Now proceed with downstream analysis (i.e. visualization, clustering) on the integrated dataset. Commands are identical to the standard wor

kflow. Integrated<-CellCycleScoring(x, s.features = s.genes, g2m.features = g2m.genes, set.ident = TRUE) Integrated <- ScaleData(Integrated,vars.to.regress = c("S.Score", "G2M.Score") ) Just like the codes showing above, i cannot select the code with my integrated data analysis to remove the cell cycle impact without your help. Any advices would be appreciated. Best, hanhuihong

honghh2018 commented 3 years ago

Hi @All, Can anyone hear this question ?wait for the reply.

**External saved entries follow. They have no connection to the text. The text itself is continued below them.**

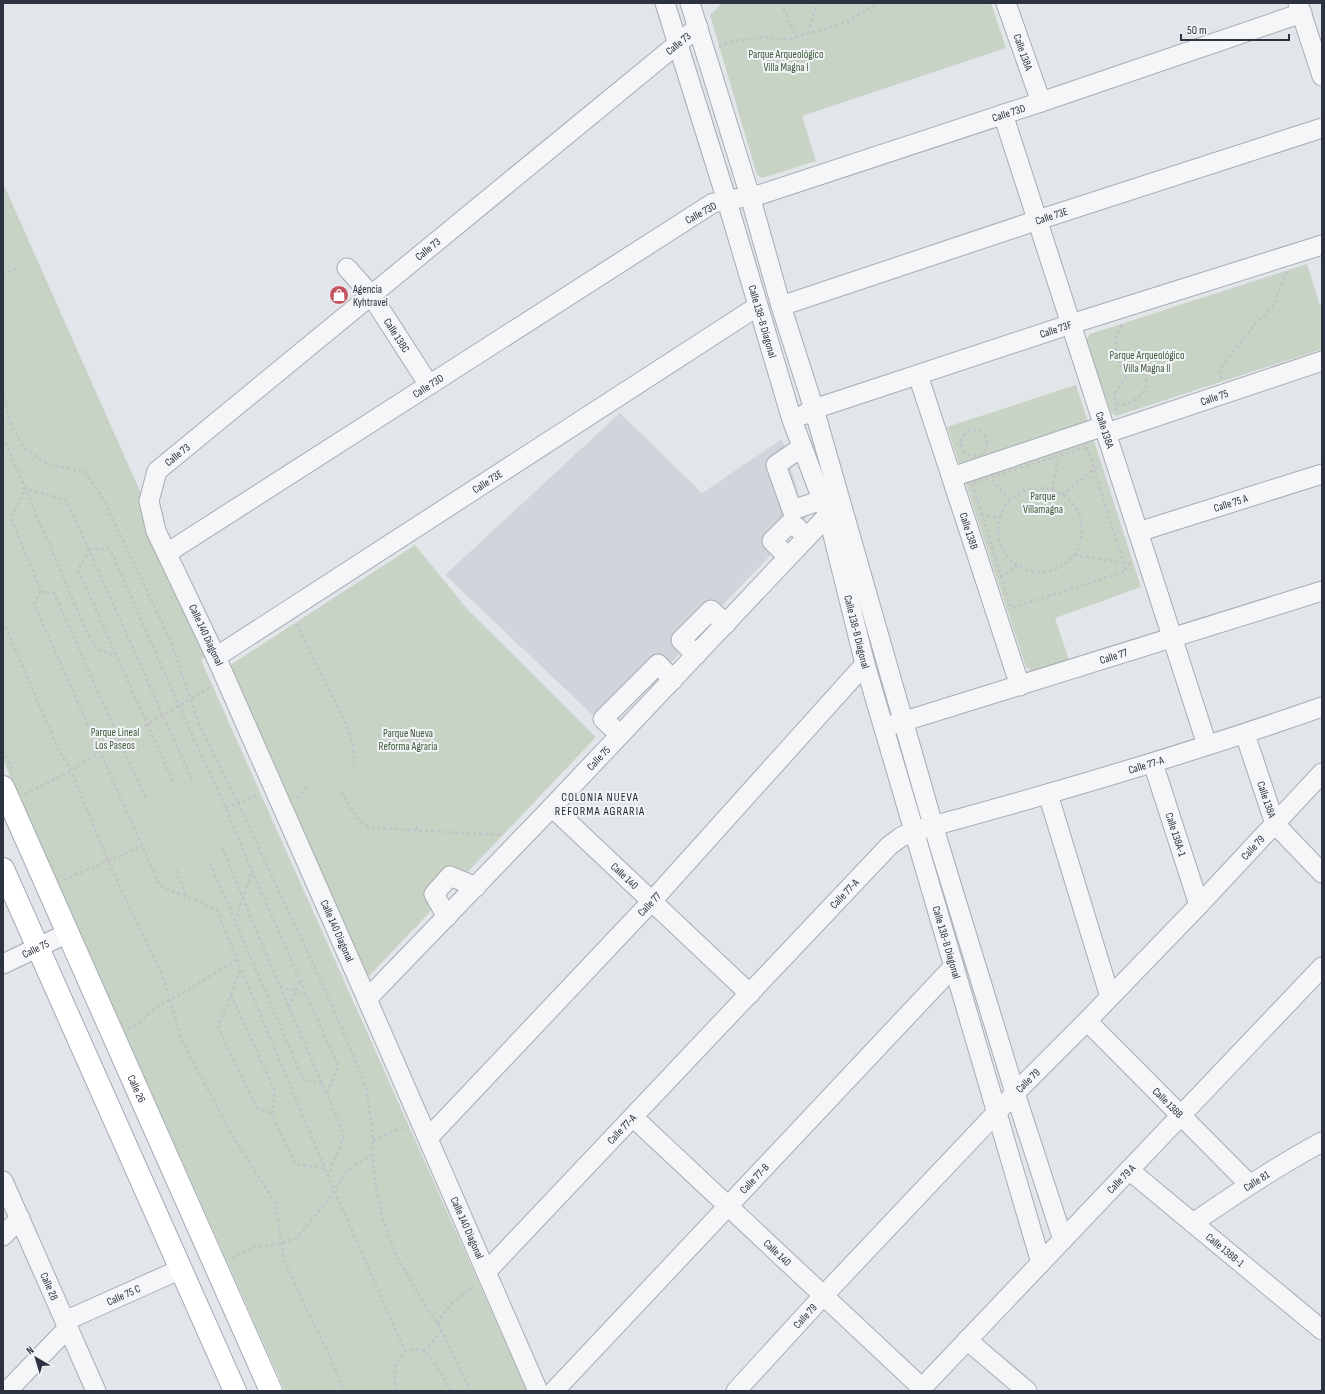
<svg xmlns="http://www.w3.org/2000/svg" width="1325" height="1394" font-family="'Sofia Sans Condensed',sans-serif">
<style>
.built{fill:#d1d4db}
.green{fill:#c7d3c4}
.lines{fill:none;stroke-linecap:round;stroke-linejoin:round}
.minor-casing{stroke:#a8acb3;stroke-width:21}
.major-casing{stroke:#a3a9b4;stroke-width:24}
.path{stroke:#c1c3c8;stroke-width:2.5;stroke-dasharray:3 3;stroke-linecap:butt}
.minor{stroke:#f5f6f8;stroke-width:19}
.major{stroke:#fff;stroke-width:22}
.labels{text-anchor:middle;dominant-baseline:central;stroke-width:4;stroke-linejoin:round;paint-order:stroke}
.street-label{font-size:11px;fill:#2c3240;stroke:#f2f4f7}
.park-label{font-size:11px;fill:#3f5b3a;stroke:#f2f4f7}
.poi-label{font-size:11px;fill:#2c3240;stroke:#f2f4f7;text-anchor:start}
.neighbourhood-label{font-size:12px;letter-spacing:1px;fill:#1e2331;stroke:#f2f4f7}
</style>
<rect width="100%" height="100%" fill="#e2e5e9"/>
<polygon class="built" points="620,413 702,493 782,439 806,518 717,611 685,648 665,669 598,720 445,575"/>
<g class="green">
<polygon points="722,3 991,3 1006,48 802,116 816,161 762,178 757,175 710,15"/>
<polygon points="3,183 211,651 201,660 527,1391 285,1391 3,760"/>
<polygon points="1307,264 1320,305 1322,305 1322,349 1116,416 1111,413 1086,340 1090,334"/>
<polygon points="1076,385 1141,587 1055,618 1069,660 1033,672 1026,667 947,427"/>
<polygon points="415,545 467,609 596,737 368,977 367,976 230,667 232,664"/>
</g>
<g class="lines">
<defs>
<g id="minor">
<path id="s1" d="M665 3 727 201 792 420 828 515 865 664 1041 1263"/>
<polyline points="690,3 750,196 781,306 814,409 933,825 1015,1093 1063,1240"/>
<path id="s2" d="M1006 3 1041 102"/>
<polyline points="1298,3 1322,76"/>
<path id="s3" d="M1003 114 1207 745"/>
<path id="s4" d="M347 268 371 295 429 385"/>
<path id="s5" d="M781 306 1038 220 1322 128"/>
<path id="s6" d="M918 375 1020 686"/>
<path id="s7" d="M803 415 814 409 1071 324 1322 245"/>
<path id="s8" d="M1107 433 1322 361"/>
<polyline points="802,447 776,465 792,510 822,500"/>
<polyline points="952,477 1104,426"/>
<path id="s9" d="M1138 532 1322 474"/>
<path id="s10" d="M167 553 713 203 762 194 1041 102 1302 13"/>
<polyline points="788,557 772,541 791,522 807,537"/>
<polyline points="696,655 681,640 711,610 726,624"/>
<path id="s11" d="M216 657 758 306"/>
<path id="s12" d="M892 725 1322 591"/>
<path id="s13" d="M1245 734 1275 824 1322 873"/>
<polyline points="620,735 603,719 658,664 673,680"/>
<path id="s14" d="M1153 763 1199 905"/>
<polyline points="1048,794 1110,997"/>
<path id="s15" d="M552 807 750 994"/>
<polyline points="447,917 434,894 450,876 476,887"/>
<path id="s16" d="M3 964 68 933"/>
<path id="s17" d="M367 999 552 807 828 515"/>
<path id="s18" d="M1087 1021 1249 1184"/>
<path id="s19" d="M633 1117 922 1388"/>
<path id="s20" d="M428 1138 652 901 865 664"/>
<path id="s21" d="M1129 1170 1322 1330"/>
<path id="s22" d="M3 1181 96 1391"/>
<path id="s23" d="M1193 1223C1235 1194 1277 1166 1322 1142"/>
<polyline points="3,1236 20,1218"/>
<path id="s24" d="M486 1272 889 846 901 837 914 831C1052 794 1188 754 1322 707"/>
<path id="s25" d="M65 1321 181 1269"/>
<polyline points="967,1340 1027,1391"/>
<polyline points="7,1391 68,1328"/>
<path id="s26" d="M538 1391 367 999 216 657 156 531 149 501 157 471 698 27"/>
<path id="s27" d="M554 1391 954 966"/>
<path id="s28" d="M736 1391 823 1296 1015 1093 1087 1021 1199 905 1322 773"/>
<path id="s29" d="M919 1391 1322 967"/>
</g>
<g id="major">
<path id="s30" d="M3 787 271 1391"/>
<polyline points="3,869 235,1391"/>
</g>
</defs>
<use href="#minor" class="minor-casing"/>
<use href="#major" class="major-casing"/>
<g class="path">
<polyline points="781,3 796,37"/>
<polyline points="808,33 817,3"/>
<polyline points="719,47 729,42 741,40 764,37 784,40 796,37 847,22 877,3"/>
<polyline points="3,275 20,266"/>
<path d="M1122 325C1112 340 1113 363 1131 373"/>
<polyline points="1221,379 1221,369 1224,363 1256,323 1273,307 1287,272"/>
<polyline points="3,393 10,422 23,447 47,464 85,472 101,495 170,639 200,726 238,803 331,1003 366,1087 372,1127 374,1175 382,1216 394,1251 419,1295 442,1331 470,1391"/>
<path d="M1115 410 1118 406 1115 400V393L1125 378 1133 372 1142 370 1146 376C1146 379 1147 383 1146 386 1143 397 1129 405 1118 406"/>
<circle cx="974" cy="443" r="13"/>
<polyline points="3,437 88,635 98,650 116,656"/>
<polygon points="1087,447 1126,571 1011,608 972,483"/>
<polyline points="992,480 1010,501"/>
<circle cx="1040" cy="530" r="42"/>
<polyline points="1052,490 1058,459"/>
<polyline points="1062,495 1099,465"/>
<polyline points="981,514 999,518"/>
<polyline points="89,549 110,549 179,706 226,808 252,871 338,1066 327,1094"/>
<polyline points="89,549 78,570 173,781"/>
<polyline points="1074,555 1132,564"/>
<polyline points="1000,577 1018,566"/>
<polyline points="41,591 54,593 146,799"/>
<polyline points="3,621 57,746 71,771 108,861 163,977 181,1038 232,1135 275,1202 284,1259 302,1300 331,1359 344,1391"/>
<path d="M297 624C306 643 314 662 324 680 338 709 356 733 354 767"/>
<polyline points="3,750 13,771"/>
<polyline points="192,780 67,501 25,488 11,519 41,591 34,604 160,886 216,909 328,1176"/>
<polyline points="341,792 358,819 365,825 375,828 503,835"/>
<polyline points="25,794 71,771 99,752 211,687"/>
<polyline points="297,798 308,787"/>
<polyline points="226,808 259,794"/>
<polyline points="417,826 417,830"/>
<path d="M222 848 277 980 338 1120 344 1137 328 1176 405 1351C411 1349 419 1348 424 1351 430 1354 448 1384 451 1391"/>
<polyline points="210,863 303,1079 323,1084"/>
<polyline points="176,870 187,897"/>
<polyline points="64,880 142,846"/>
<polyline points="235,922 252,871"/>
<polyline points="240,970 231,995 218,1026 256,1107 272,1114"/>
<polyline points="280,986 307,995"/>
<polyline points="231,995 275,1091 272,1114 295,1164 325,1169"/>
<polyline points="289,1007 300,980"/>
<polyline points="128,1028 137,1025 156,1007 185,992 236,960"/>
<polyline points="373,1140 405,1127"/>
<polyline points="232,1258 253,1247 275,1245 297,1238 328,1200 347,1171 359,1162 373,1154"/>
<path d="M438 1324C444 1307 460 1297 474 1286"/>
<polyline points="424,1351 442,1331"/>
<path d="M397 1391C393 1373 393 1365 405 1351"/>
</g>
<use href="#minor" class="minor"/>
<use href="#major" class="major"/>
</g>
<defs>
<symbol id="shop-disc" viewBox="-11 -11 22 22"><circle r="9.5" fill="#c3535e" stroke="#f2f4f7"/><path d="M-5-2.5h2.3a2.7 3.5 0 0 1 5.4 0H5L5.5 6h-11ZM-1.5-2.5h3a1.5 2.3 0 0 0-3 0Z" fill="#fff"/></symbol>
</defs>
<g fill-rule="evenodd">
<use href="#shop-disc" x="328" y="284" width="22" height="22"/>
</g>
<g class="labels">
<g class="street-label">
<text stroke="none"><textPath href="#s26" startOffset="1677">Calle 73</textPath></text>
<text stroke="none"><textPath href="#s2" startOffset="52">Calle 138A</textPath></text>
<text stroke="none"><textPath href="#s10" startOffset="958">Calle 73D</textPath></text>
<text transform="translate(701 213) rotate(-29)">Calle 73D</text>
<text stroke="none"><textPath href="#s5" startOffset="285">Calle 73E</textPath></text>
<text stroke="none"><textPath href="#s26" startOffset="1353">Calle 73</textPath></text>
<text stroke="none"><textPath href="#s1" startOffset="333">Calle 138-B Diagonal</textPath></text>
<text stroke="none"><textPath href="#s7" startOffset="267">Calle 73F</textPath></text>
<text stroke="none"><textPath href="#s4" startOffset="84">Calle 138C</textPath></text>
<text stroke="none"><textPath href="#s10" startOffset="310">Calle 73D</textPath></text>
<text stroke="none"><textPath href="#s8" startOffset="113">Calle 75</textPath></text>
<text stroke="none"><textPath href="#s3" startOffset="332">Calle 138A</textPath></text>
<text stroke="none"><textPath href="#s26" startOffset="1029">Calle 73</textPath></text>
<text stroke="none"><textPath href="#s11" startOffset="323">Calle 73E</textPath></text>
<text stroke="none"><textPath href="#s9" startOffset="97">Calle 75 A</textPath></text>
<text stroke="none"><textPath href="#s6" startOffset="164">Calle 138B</textPath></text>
<text stroke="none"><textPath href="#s1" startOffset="658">Calle 138-B Diagonal</textPath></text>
<text transform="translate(206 635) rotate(65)">Calle 140 Diagonal</text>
<text stroke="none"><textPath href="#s12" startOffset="232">Calle 77</textPath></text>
<text stroke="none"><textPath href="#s17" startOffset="334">Calle 75</textPath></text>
<text stroke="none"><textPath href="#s24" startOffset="857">Calle 77-A</textPath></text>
<text stroke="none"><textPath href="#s13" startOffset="69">Calle 138A</textPath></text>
<text stroke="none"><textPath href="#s14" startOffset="75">Calle 138A-1</textPath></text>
<text stroke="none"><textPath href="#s28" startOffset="750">Calle 79</textPath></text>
<text stroke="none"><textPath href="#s15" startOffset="100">Calle 140</textPath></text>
<text stroke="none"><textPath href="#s24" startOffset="521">Calle 77-A</textPath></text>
<text stroke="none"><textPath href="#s20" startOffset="322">Calle 77</textPath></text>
<text transform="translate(337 931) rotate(66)">Calle 140 Diagonal</text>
<text stroke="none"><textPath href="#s1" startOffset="981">Calle 138-B Diagonal</textPath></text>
<text stroke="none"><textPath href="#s16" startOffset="36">Calle 75</textPath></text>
<text stroke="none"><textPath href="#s28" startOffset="426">Calle 79</textPath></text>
<text stroke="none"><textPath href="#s30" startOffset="330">Calle 26</textPath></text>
<text stroke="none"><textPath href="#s18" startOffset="115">Calle 138B</textPath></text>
<text stroke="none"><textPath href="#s24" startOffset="197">Calle 77-A</textPath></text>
<text stroke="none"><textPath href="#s27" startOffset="292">Calle 77-B</textPath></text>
<text stroke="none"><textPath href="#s29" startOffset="293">Calle 79 A</textPath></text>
<text stroke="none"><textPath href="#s23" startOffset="76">Calle 81</textPath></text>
<text transform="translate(467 1228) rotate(66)">Calle 140 Diagonal</text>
<text stroke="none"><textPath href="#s21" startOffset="125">Calle 138B-1</textPath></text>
<text stroke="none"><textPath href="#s19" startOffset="198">Calle 140</textPath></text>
<text stroke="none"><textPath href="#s22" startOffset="115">Calle 28</textPath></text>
<text stroke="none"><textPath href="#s25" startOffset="64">Calle 75 C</textPath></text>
<text stroke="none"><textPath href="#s28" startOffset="102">Calle 79</textPath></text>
</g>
<g class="park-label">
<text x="786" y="54">Parque Arqueológico<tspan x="786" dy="13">Villa Magna I</tspan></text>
<text x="1147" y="355">Parque Arqueológico<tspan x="1147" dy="13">Villa Magna II</tspan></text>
<text x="1043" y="496">Parque<tspan x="1043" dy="13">Villamagna</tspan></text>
<text x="115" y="732">Parque Lineal<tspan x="115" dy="13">Los Paseos</tspan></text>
<text x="408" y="733">Parque Nueva<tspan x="408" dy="13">Reforma Agraria</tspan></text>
</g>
<g class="poi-label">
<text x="353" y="289">Agencia<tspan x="353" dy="13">Kyhtravel</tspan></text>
</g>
<g class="neighbourhood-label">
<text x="600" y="797">COLONIA NUEVA<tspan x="600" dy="14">REFORMA AGRARIA</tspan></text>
</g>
</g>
<rect width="1325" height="1394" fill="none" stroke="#2c3240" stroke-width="8"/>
<g transform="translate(36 1358) rotate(322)" stroke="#f2f4f7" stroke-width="3" paint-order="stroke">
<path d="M0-3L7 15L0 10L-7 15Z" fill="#2c3240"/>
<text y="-6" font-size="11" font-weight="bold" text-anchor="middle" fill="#2c3240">N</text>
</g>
<path d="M1181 34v6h108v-6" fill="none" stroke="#2c3240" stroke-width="2"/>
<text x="1187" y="34" font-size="12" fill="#2c3240" stroke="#f2f4f7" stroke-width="3" paint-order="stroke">50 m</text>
</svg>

ktrns commented 3 years ago

Hi @honghh2018

If I understand your question correctly, this issue might be your answer: https://github.com/satijalab/seurat/issues/2277

Best Katrin

honghh2018 commented 3 years ago

Hi @ktrns , Sorry for the unclear description. As my case, i want to remove the cell cycle influence for data integrated of clustering, so, should i run the CellCycleScoring function before samples integrated or after the data integrated. if i run before data integrated, it would be run CellCycleScoring for each sample and running integrated workflow to merge multiple samples into one subsequently, and then runing the CellCycleScoring .
Based above issue, which way should i take , when runing CellCycleScoring . Best, hanhuihong

torkencz commented 3 years ago

Hi,

I would recommend cell cycle regression before integration on the individual samples. If you try the other route as well you can compare the scores and see if you see a significant difference.